In contrast to supervised classification, (unsupervised) clustering does not admit an obvious characterization (e.g. classification error) of the associated accuracy. There is not even total agreement among workers as to what constitutes the best general way of approaching this issue. Nonetheless, a commonly used means of assessing the accuracy of clustering algorithms is to compare the clusters they produce with "ground truth" consisting of classes assigned manually or by some other trusted means. Measures of such agreement are referred to as "external" or "extrinsic" and will be the focus of this talk. Having decided to use such an approach, however, one is still left with the question of what measure of agreement between the two classification schemes to use.

This talk will:

describe the problem of measuring the accuracy of clustering algorithms, emphasizing its unique aspects.

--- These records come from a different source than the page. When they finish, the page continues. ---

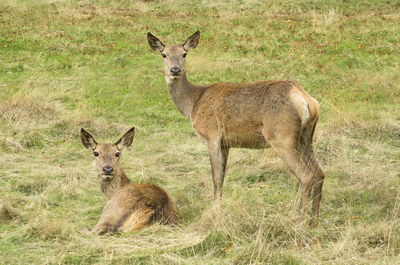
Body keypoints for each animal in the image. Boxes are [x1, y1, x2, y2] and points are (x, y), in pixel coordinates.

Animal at [147, 31, 324, 225]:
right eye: (164, 54)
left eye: (184, 54)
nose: (175, 70)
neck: (193, 104)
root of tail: (306, 100)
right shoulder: (226, 143)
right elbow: (222, 179)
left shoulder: (212, 136)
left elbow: (216, 179)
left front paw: (215, 214)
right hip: (305, 138)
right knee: (319, 174)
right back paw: (314, 222)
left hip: (281, 136)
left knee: (307, 176)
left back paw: (299, 222)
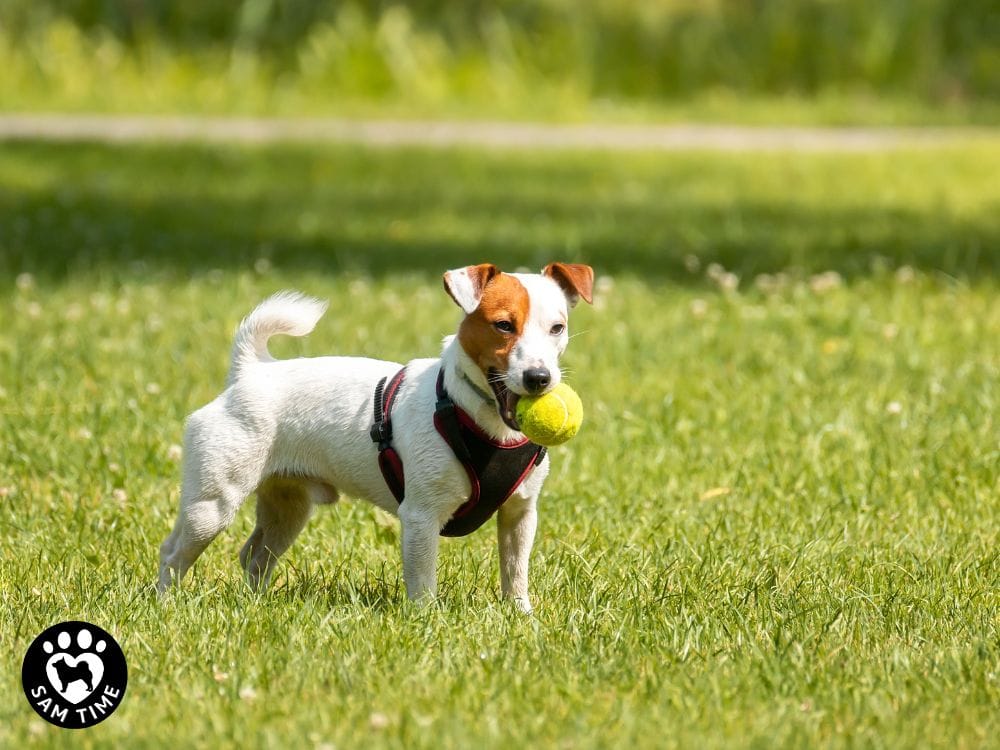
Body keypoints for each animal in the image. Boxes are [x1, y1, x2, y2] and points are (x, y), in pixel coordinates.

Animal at [156, 262, 592, 612]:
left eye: (558, 328)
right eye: (503, 325)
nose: (539, 378)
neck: (479, 419)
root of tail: (251, 372)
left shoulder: (520, 514)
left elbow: (515, 572)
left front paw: (521, 616)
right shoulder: (420, 517)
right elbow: (423, 583)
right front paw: (425, 622)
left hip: (288, 509)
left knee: (254, 556)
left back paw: (256, 605)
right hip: (211, 506)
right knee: (173, 552)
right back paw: (167, 605)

survey methods that have been proposed and used for measuring clustering accuracy
describe in detail an information-theoretic measure that overcomes the problems associated with other measures. This measure has been used here in recent work on clustering Yahoo!-News search results. It measures utility of the cluster labels as predictors of their associated ground-truth class labels by computing the reduction in the number of bits that would be required to encode the class labels conditioned on the cluster labels.

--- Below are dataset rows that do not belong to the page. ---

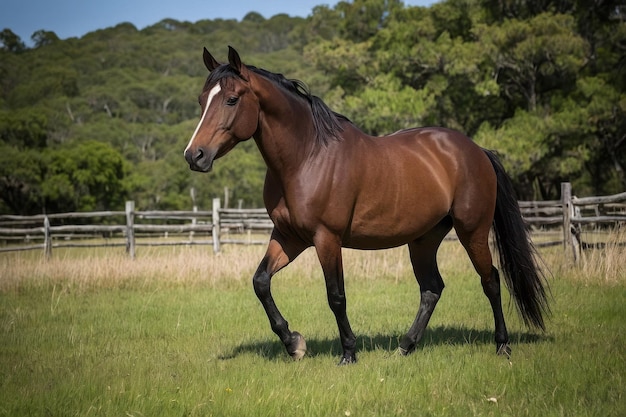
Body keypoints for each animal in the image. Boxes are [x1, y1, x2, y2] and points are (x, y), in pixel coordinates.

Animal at [182, 46, 544, 364]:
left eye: (231, 99)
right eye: (201, 100)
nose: (194, 156)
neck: (307, 157)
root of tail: (477, 150)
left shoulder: (326, 239)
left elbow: (336, 295)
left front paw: (348, 353)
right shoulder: (289, 237)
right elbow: (260, 282)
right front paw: (294, 343)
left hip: (473, 231)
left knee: (491, 281)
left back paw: (502, 346)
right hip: (423, 239)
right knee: (432, 289)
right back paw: (405, 347)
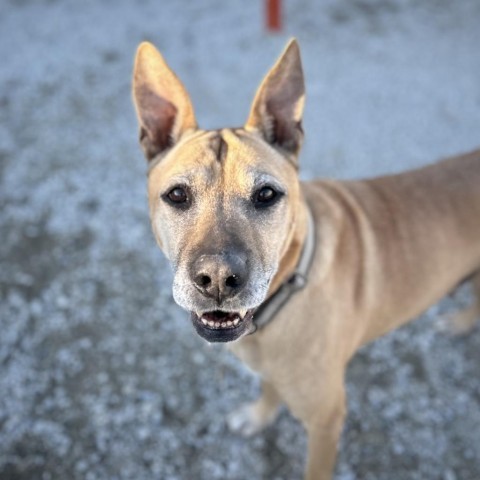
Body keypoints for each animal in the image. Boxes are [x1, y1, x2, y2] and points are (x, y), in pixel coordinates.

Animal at [131, 39, 480, 478]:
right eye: (177, 195)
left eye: (266, 194)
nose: (217, 279)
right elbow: (269, 386)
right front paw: (260, 415)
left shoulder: (326, 420)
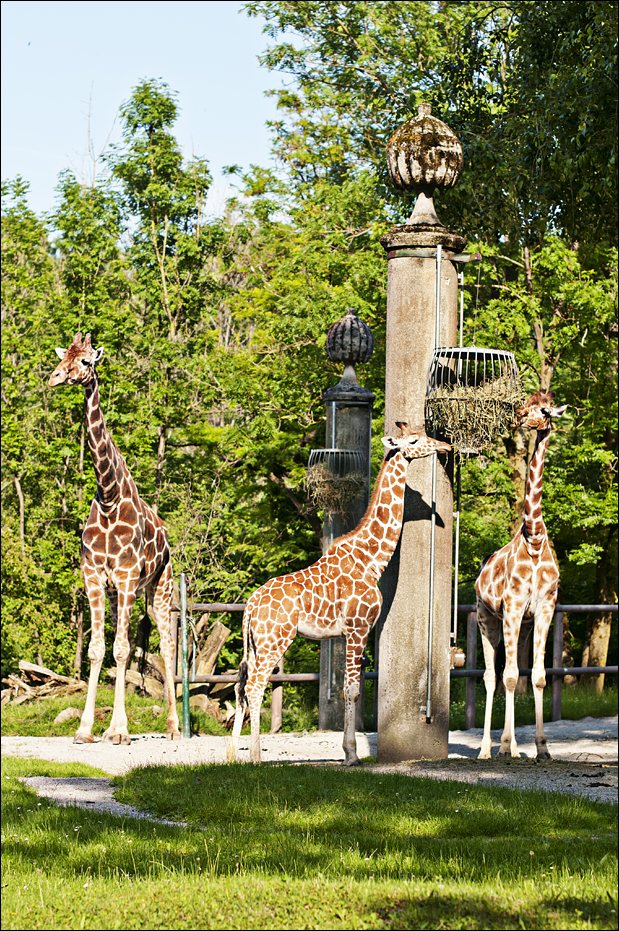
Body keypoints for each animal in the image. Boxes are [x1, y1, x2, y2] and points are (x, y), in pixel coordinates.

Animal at [49, 333, 180, 744]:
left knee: (167, 647)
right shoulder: (93, 578)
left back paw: (173, 728)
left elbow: (122, 651)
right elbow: (97, 650)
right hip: (128, 594)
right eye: (64, 356)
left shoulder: (124, 578)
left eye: (87, 361)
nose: (55, 377)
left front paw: (118, 730)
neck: (108, 496)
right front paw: (86, 728)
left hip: (160, 590)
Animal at [227, 424, 451, 765]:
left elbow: (351, 687)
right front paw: (351, 755)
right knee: (255, 686)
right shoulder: (358, 628)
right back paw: (255, 756)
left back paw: (230, 754)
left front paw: (348, 752)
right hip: (274, 640)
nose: (445, 446)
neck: (371, 560)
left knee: (240, 686)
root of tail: (250, 605)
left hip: (253, 644)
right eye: (415, 440)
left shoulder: (349, 632)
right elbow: (352, 690)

derive the measure of Item 3 based on information-theoretic considerations and show experimentally that it satisfies a set of desired properties.
relate the described measure to recent, closely related work by others.


Byron Dom is a Principal Research Scientist in Yahoo's Natural Language Processing department. Prior to taking this position, he was Director of Automated Content Analysis in the Yahoo! Applied Research division, where he and his team focused on applying machine learning to problems in text mining such as document categorization, clustering and information extraction. He led the development of Yahoo's first production automatic document-categorization system, which categorizes merchant product offers for Yahoo Shopping. Prior to joining Yahoo! in April of 2003, he spent twenty years in IBM's Research division (Watson Research Center in Yorktown Heights, New York and Almaden Research Center in San Jose, California) first as a physicist and later as a computer scientist, when his physics research led him into the field of computer vision. His work eventually led him into the areas of machine learning and automated text analysis, which are where he focuses his work today. At IBM he was Research Staff Member and manager of Information Management Principles, which focused on Web information retrieval and text mining. He has served as an associate editor of the IEEE Transactions on Pattern Analysis and Machine Intelligence (PAMI). He received a PhD in physics from the Catholic University of America.